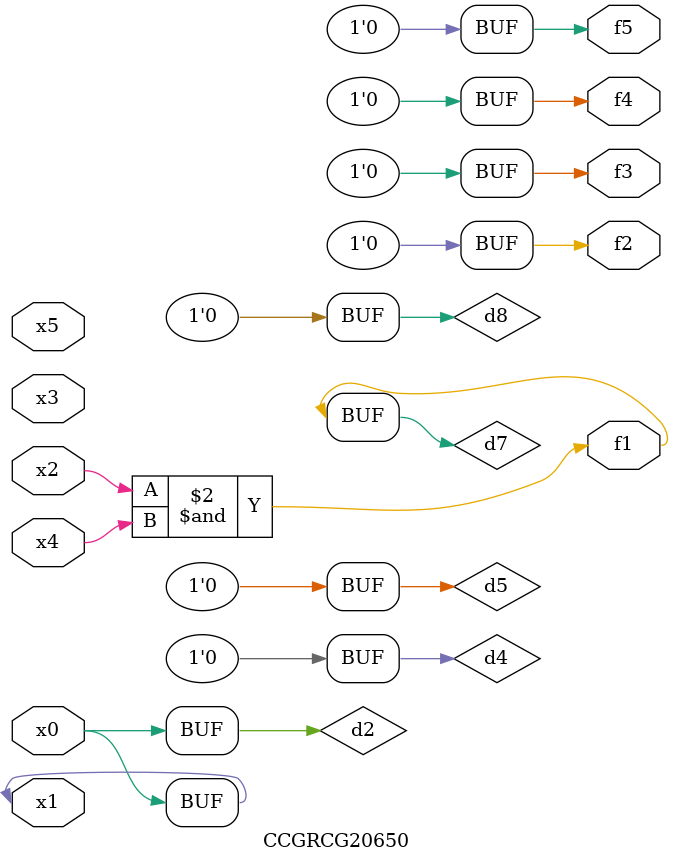
<source format=v>
module CCGRCG20650(
	input x0, x1, x2, x3, x4, x5,
	output f1, f2, f3, f4, f5
);

	wire d1, d2, d3, d4, d5, d6, d7, d8, d9;

	nand (d1, x1);
	buf (d2, x0, x1);
	nand (d3, x2, x4);
	and (d4, d1, d2);
	and (d5, d1, d2);
	nand (d6, d1, d3);
	not (d7, d3);
	xor (d8, d5);
	nor (d9, d5, d6);
	assign f1 = d7;
	assign f2 = d8;
	assign f3 = d8;
	assign f4 = d8;
	assign f5 = d8;
endmodule

</source>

**ACTION ITEM**
Set down every entry word for word, but omit the pictures.

**ANSWER SPACE**
<source format=v>
module CCGRCG20650(
	input x0, x1, x2, x3, x4, x5,
	output f1, f2, f3, f4, f5
);

	wire d1, d2, d3, d4, d5, d6, d7, d8, d9;

	nand (d1, x1);
	buf (d2, x0, x1);
	nand (d3, x2, x4);
	and (d4, d1, d2);
	and (d5, d1, d2);
	nand (d6, d1, d3);
	not (d7, d3);
	xor (d8, d5);
	nor (d9, d5, d6);
	assign f1 = d7;
	assign f2 = d8;
	assign f3 = d8;
	assign f4 = d8;
	assign f5 = d8;
endmodule

</source>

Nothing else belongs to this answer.